Search the data below for the word "Adhes" and report how many lines contain it. Nothing but the number is needed.
· · · · · · ·
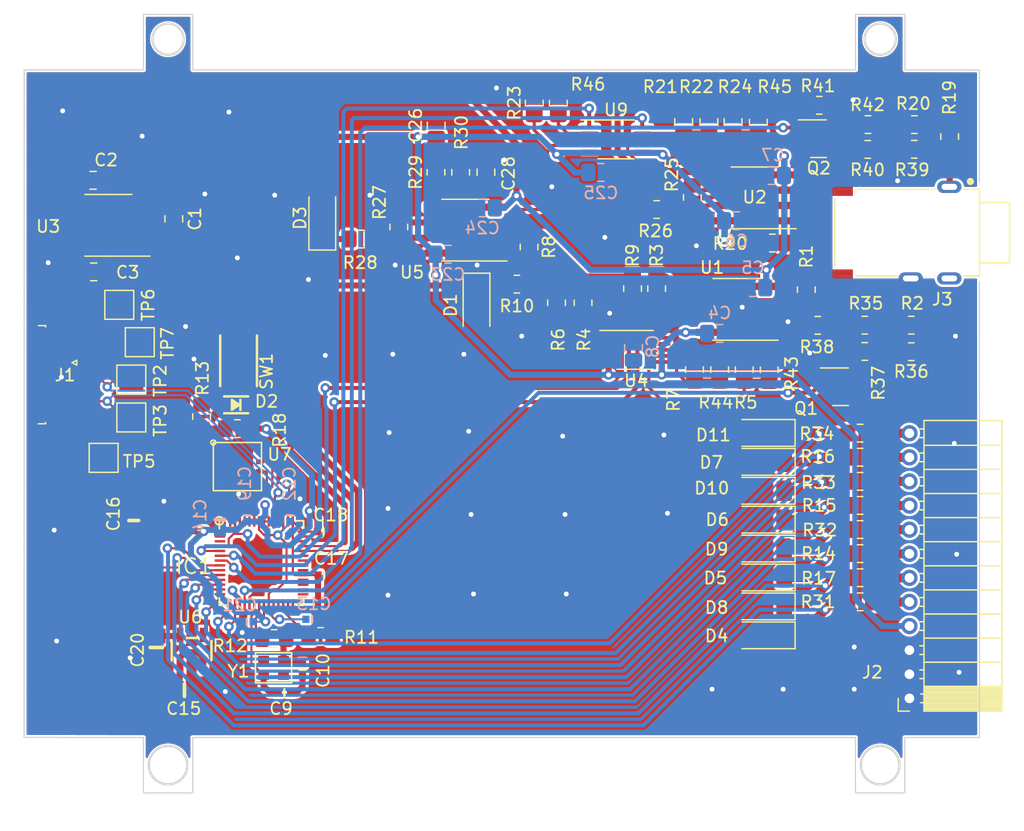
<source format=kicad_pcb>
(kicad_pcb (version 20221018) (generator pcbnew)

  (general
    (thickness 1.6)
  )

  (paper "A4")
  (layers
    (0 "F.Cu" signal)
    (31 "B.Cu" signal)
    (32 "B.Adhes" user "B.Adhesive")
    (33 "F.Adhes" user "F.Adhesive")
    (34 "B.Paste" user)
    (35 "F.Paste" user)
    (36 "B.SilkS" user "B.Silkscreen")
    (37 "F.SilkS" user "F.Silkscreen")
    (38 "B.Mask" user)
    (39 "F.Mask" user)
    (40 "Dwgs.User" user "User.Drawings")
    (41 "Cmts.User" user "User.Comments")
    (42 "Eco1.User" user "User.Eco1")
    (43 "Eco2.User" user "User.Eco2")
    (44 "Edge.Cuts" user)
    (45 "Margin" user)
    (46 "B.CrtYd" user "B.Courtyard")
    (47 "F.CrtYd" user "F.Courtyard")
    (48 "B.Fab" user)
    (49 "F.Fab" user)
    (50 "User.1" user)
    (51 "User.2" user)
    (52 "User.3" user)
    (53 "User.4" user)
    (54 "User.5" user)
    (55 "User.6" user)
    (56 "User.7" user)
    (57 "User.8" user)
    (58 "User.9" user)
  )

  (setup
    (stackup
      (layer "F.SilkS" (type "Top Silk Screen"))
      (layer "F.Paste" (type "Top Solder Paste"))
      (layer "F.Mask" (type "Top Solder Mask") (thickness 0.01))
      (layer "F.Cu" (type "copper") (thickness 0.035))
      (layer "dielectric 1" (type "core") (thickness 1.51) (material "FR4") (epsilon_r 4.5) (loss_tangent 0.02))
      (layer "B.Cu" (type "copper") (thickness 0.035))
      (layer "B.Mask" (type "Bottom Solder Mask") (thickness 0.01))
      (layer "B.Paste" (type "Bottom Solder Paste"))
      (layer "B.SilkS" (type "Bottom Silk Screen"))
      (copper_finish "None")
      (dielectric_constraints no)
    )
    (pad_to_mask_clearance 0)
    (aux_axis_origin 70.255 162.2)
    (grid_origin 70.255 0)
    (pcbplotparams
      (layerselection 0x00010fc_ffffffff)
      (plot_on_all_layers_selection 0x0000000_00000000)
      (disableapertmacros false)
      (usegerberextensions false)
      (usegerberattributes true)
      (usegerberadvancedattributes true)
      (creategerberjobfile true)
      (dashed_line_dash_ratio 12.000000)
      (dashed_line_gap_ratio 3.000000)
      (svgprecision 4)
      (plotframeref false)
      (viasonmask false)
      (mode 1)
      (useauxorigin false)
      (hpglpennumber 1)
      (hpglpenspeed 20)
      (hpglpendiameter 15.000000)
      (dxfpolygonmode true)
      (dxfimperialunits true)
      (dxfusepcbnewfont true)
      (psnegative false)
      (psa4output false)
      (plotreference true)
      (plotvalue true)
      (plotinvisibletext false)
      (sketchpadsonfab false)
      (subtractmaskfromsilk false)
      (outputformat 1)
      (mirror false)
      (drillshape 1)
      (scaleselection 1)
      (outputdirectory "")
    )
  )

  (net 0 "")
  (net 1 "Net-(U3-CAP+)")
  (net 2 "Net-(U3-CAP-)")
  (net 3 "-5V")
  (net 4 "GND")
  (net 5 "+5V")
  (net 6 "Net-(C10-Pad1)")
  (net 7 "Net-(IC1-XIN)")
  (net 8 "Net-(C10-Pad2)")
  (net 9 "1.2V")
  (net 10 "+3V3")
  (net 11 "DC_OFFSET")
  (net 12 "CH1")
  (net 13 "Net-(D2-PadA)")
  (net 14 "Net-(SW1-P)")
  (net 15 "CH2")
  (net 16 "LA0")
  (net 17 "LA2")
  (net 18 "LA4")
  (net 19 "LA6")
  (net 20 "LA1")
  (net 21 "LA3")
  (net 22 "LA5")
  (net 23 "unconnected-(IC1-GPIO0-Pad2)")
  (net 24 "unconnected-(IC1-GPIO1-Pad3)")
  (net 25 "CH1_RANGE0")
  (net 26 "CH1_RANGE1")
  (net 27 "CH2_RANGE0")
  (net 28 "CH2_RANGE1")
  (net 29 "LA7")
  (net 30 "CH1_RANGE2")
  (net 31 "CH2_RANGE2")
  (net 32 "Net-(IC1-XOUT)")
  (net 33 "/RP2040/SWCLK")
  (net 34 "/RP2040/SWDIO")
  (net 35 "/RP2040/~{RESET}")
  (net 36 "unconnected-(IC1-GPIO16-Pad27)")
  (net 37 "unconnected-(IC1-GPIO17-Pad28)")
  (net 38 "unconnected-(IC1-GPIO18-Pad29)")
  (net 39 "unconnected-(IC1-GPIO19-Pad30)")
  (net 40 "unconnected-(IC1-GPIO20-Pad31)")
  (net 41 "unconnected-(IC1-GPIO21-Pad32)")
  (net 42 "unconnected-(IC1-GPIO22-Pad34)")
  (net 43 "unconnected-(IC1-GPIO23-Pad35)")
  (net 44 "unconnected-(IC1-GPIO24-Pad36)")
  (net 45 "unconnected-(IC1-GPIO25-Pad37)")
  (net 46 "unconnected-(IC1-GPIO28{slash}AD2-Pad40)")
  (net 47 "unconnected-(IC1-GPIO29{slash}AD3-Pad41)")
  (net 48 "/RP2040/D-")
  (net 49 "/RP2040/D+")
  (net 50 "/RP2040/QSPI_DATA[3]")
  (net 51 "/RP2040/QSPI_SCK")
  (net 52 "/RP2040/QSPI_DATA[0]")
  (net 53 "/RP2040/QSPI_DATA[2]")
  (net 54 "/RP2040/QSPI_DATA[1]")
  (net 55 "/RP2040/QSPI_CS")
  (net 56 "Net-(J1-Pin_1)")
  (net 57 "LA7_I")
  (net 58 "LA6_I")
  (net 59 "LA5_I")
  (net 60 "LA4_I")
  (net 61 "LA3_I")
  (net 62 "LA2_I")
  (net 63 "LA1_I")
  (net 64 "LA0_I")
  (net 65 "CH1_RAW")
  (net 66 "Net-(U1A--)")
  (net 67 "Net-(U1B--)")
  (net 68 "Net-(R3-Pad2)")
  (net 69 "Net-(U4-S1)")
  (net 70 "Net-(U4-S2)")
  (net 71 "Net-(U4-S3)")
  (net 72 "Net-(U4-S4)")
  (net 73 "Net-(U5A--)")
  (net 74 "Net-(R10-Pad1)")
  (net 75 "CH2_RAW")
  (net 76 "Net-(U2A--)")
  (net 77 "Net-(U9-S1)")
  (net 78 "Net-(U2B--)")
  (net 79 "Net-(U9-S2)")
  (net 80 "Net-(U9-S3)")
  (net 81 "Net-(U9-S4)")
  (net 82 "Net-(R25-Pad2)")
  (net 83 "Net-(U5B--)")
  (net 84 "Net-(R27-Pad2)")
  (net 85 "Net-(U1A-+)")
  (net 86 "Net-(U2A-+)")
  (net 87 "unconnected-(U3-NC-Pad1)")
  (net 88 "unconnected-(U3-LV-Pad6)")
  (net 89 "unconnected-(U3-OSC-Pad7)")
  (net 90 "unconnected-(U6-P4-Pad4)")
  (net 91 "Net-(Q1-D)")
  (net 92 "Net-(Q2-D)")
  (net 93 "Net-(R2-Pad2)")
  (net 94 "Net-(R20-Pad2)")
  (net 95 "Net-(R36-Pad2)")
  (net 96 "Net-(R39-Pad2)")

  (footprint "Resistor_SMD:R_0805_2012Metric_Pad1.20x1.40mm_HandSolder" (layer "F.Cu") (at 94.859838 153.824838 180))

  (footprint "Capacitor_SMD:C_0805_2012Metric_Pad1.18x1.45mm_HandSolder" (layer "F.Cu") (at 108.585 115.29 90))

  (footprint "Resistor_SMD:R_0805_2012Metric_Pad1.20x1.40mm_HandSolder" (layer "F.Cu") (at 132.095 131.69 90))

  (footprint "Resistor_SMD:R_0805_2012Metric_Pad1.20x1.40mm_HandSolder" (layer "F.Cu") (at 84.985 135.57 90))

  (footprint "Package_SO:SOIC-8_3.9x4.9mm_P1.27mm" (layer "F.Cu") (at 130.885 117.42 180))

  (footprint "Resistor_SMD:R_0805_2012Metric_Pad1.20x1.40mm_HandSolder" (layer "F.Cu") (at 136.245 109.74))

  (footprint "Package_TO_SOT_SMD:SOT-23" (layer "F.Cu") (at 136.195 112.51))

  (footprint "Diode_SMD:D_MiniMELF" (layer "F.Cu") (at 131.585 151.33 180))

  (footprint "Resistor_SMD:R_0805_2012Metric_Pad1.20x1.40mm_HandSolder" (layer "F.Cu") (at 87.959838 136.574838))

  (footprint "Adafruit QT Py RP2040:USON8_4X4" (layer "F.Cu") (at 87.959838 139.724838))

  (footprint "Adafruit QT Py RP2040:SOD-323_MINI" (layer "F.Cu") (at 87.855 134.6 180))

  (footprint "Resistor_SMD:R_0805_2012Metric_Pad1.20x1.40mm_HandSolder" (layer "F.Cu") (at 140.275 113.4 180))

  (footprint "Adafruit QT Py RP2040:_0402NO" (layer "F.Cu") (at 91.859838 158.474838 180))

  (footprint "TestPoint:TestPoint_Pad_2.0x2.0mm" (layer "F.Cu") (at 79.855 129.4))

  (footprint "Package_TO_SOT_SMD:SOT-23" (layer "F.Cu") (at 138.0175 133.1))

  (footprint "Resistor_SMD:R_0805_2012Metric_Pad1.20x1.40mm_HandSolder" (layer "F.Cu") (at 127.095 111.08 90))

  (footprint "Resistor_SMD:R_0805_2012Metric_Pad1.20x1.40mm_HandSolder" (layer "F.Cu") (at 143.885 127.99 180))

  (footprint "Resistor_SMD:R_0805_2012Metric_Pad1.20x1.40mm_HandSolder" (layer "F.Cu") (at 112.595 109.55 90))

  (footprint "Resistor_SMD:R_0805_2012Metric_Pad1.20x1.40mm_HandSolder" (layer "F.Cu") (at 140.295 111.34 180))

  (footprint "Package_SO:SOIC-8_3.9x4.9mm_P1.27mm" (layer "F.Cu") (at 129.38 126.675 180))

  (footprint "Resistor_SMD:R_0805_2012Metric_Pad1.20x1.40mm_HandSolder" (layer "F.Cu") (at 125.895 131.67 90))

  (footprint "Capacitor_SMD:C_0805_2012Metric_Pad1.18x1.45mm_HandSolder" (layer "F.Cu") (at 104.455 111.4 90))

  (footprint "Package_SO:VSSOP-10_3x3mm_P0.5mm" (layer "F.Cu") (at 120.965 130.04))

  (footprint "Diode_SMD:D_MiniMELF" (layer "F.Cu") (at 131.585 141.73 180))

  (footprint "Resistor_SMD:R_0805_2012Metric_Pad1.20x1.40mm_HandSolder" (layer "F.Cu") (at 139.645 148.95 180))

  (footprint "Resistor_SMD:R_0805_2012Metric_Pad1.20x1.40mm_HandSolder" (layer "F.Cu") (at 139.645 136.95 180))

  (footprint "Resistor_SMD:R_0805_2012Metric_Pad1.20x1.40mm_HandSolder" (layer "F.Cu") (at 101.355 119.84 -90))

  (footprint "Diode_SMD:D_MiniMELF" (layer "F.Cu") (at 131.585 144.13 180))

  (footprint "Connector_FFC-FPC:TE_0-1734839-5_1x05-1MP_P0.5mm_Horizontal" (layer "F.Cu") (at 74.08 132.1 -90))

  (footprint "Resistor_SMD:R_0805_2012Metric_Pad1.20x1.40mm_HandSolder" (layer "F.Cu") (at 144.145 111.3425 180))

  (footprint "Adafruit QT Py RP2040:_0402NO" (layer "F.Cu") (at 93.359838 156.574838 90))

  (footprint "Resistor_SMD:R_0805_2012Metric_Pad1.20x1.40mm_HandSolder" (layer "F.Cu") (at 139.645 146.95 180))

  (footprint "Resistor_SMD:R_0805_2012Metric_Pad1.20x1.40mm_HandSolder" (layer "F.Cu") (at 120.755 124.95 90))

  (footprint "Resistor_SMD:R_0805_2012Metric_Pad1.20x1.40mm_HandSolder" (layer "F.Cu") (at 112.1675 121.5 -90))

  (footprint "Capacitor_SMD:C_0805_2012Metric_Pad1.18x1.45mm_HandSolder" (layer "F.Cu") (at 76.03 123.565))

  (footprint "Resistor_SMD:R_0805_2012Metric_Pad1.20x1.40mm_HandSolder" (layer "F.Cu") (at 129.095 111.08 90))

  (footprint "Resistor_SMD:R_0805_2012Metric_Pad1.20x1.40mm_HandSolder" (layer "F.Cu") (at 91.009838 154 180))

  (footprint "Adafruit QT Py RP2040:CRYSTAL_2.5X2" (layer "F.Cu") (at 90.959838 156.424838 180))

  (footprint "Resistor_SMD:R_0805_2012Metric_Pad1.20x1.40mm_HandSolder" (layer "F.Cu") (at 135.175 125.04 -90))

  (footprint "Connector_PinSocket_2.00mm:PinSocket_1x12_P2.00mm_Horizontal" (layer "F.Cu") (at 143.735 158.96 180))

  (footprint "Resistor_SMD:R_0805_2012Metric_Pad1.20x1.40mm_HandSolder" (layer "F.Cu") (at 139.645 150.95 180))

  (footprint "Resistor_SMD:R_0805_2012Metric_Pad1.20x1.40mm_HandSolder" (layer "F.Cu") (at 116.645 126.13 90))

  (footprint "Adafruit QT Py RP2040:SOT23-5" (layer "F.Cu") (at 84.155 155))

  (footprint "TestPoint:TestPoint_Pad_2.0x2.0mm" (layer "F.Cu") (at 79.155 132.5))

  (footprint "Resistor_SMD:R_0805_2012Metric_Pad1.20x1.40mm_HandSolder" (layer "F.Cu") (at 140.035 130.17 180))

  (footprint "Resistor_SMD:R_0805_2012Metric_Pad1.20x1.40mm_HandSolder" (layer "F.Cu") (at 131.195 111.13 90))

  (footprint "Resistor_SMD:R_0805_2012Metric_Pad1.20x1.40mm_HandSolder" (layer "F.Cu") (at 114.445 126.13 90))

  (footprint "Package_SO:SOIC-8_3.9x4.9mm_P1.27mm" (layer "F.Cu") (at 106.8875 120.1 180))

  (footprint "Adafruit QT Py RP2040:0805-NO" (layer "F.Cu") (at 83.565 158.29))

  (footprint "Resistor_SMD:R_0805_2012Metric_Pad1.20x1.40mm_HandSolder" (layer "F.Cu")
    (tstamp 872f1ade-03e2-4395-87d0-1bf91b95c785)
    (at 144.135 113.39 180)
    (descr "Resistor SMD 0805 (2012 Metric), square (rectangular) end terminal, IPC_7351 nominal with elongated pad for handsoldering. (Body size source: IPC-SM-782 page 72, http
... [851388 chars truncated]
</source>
· · · · · · ·
- [Result for this task]
2